▶ _The task_:
Nothing in the data should be left out, so repeat it all exactly.

▶ _Given records_:
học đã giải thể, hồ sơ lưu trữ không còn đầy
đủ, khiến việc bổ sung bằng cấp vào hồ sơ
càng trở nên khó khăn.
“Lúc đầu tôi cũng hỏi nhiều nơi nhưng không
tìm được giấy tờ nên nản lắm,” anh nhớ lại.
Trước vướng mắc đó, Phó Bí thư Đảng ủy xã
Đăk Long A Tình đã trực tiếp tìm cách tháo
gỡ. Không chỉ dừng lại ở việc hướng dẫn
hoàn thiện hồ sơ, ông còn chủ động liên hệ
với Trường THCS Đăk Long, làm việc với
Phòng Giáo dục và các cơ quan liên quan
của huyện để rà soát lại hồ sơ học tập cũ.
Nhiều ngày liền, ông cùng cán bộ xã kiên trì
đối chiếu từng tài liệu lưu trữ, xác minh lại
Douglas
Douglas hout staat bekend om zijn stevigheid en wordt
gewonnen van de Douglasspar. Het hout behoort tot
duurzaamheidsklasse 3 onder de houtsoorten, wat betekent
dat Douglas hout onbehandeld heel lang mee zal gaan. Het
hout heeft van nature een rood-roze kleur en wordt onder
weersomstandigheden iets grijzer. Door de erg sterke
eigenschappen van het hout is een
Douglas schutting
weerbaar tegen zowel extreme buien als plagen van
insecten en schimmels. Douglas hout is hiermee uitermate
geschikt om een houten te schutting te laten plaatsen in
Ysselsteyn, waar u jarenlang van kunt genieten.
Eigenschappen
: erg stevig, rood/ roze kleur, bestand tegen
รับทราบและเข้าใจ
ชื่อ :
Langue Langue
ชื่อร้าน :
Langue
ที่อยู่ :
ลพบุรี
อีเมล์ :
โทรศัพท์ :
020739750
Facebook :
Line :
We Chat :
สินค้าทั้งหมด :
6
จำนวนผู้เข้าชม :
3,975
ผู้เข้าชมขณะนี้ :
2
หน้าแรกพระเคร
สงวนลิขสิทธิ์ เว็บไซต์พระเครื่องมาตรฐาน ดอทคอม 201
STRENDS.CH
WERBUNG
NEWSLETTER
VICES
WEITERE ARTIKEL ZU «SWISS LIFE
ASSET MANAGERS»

▶ _Solved problem_:
học đã giải thể, hồ sơ lưu trữ không còn đầy
đủ, khiến việc bổ sung bằng cấp vào hồ sơ
càng trở nên khó khăn.
“Lúc đầu tôi cũng hỏi nhiều nơi nhưng không
tìm được giấy tờ nên nản lắm,” anh nhớ lại.
Trước vướng mắc đó, Phó Bí thư Đảng ủy xã
Đăk Long A Tình đã trực tiếp tìm cách tháo
gỡ. Không chỉ dừng lại ở việc hướng dẫn
hoàn thiện hồ sơ, ông còn chủ động liên hệ
với Trường THCS Đăk Long, làm việc với
Phòng Giáo dục và các cơ quan liên quan
của huyện để rà soát lại hồ sơ học tập cũ.
Nhiều ngày liền, ông cùng cán bộ xã kiên trì
đối chiếu từng tài liệu lưu trữ, xác minh lại
Douglas
Douglas hout staat bekend om zijn stevigheid en wordt
gewonnen van de Douglasspar. Het hout behoort tot
duurzaamheidsklasse 3 onder de houtsoorten, wat betekent
dat Douglas hout onbehandeld heel lang mee zal gaan. Het
hout heeft van nature een rood-roze kleur en wordt onder
weersomstandigheden iets grijzer. Door de erg sterke
eigenschappen van het hout is een
Douglas schutting
weerbaar tegen zowel extreme buien als plagen van
insecten en schimmels. Douglas hout is hiermee uitermate
geschikt om een houten te schutting te laten plaatsen in
Ysselsteyn, waar u jarenlang van kunt genieten.
Eigenschappen
: erg stevig, rood/ roze kleur, bestand tegen
รับทราบและเข้าใจ
ชื่อ :
Langue Langue
ชื่อร้าน :
Langue
ที่อยู่ :
ลพบุรี
อีเมล์ :
โทรศัพท์ :
020739750
Facebook :
Line :
We Chat :
สินค้าทั้งหมด :
6
จำนวนผู้เข้าชม :
3,975
ผู้เข้าชมขณะนี้ :
2
หน้าแรกพระเคร
สงวนลิขสิทธิ์ เว็บไซต์พระเครื่องมาตรฐาน ดอทคอม 201
STRENDS.CH
WERBUNG
NEWSLETTER
VICES
WEITERE ARTIKEL ZU «SWISS LIFE
ASSET MANAGERS»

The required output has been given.